Annette Carruthers, Mary Greensted, Barley Roscoe
Ernest Gimson
Arts & Crafts Designer and Architect
Yale University Press
2019 | 270 × 216mm | 372pp
Remembrance of Things Past. ‘Here at last is the book we need on Ernest Gimson,’ writes Fiona MacCarthy, ‘one of the most fascinating figures in the Arts & Crafts Movement, the disciple of Morris who left London for the Cotswolds, forming a small community of makers with the mission of reviving the traditions of local country crafts.’ Gimson’s workshop was based at Daneway, near Cirencester, a picturesque building which epitomises the romance of the smaller manor houses of the Cotswolds.

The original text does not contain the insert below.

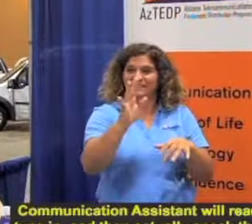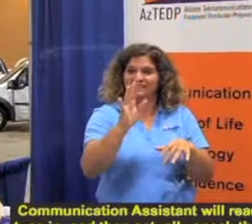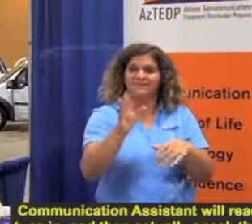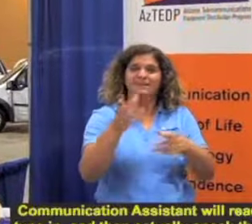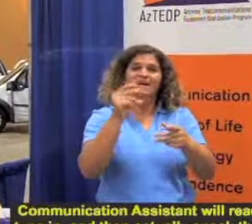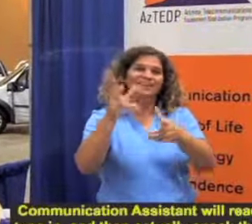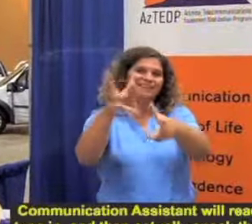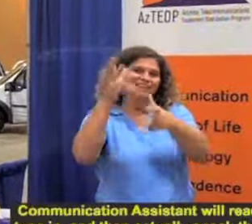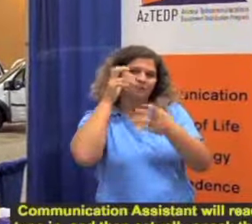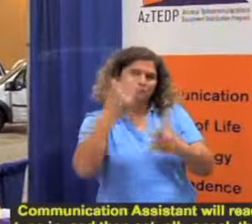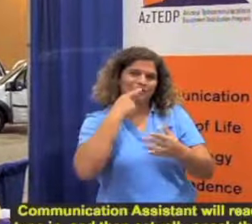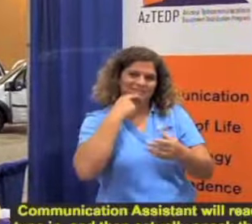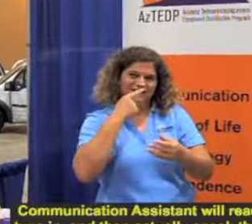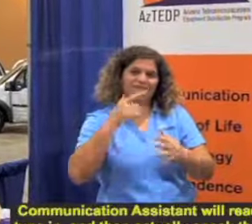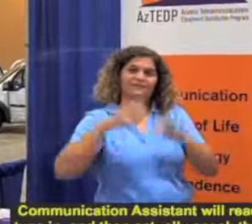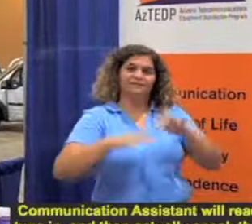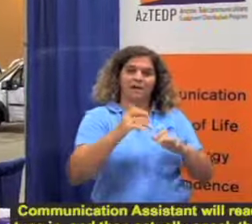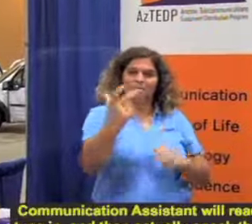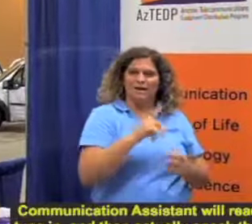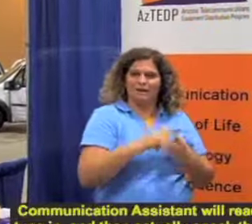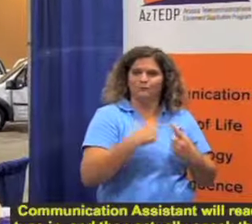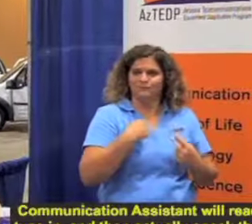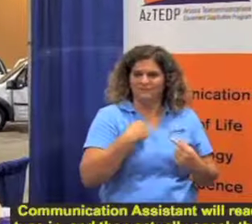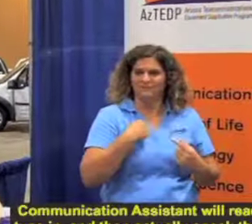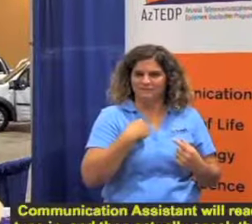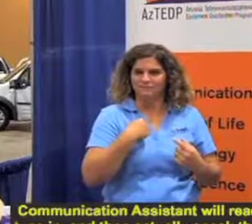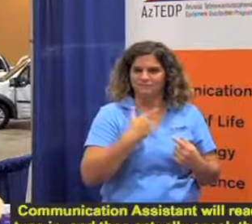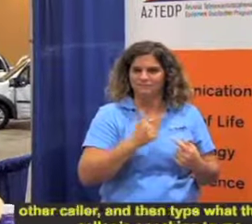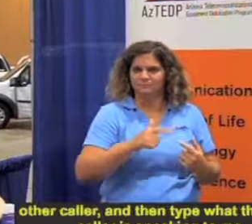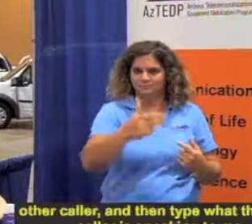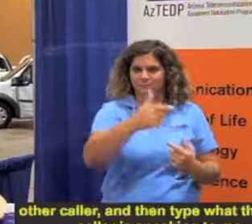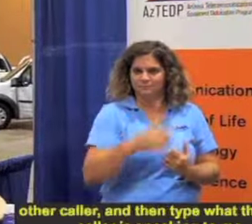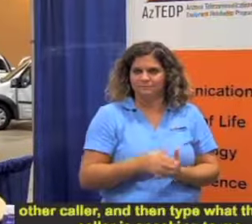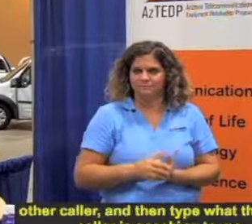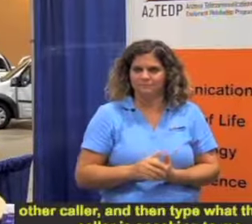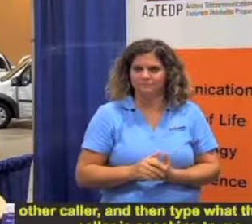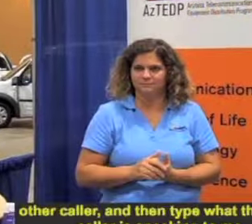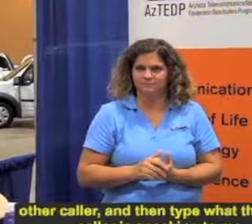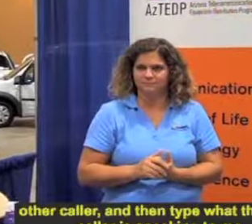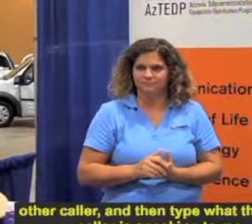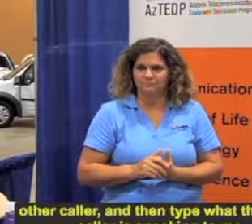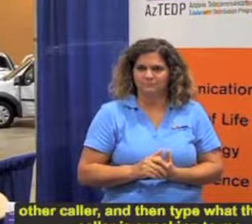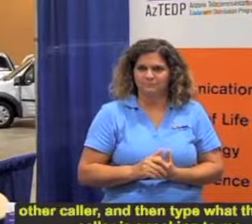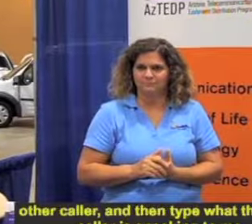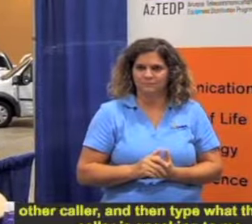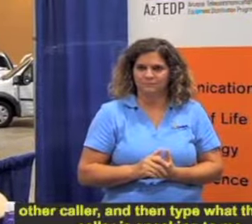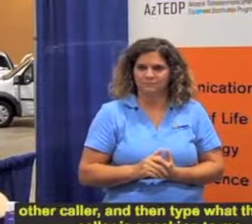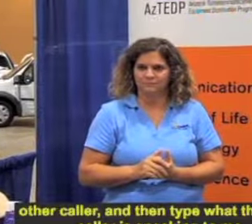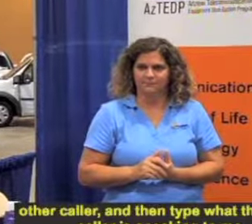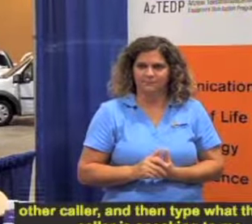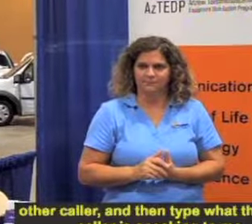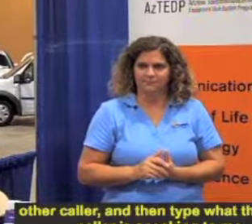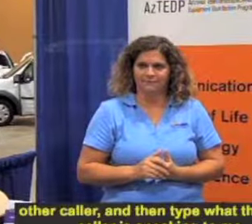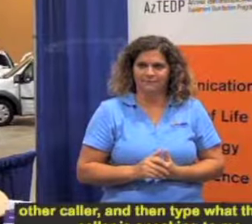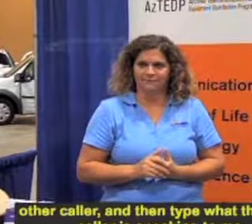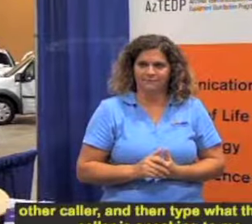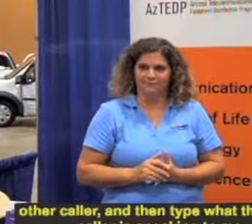type in and then actually speak that to the other caller and then type what the other caller is speaking to me.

From 1919 until 1932 Daneway was the home of Emery Walker, the proprietor of The Doves Press; from 1948 until 1968, that of the architect Oliver Hill. On his death the lease was taken on by his sister-in-law and her husband, Anne and Anthony Denny. Their son Tom, now a pre-eminent stained glass artist, became a friend of mine at Edinburgh College of Art and, as a young man, I frequently stayed at Daneway, where he lived with a group of artists. Nearly forty years on, back in Edinburgh, it was very evocative to re-visit that peerless house, albeit on the computer screen.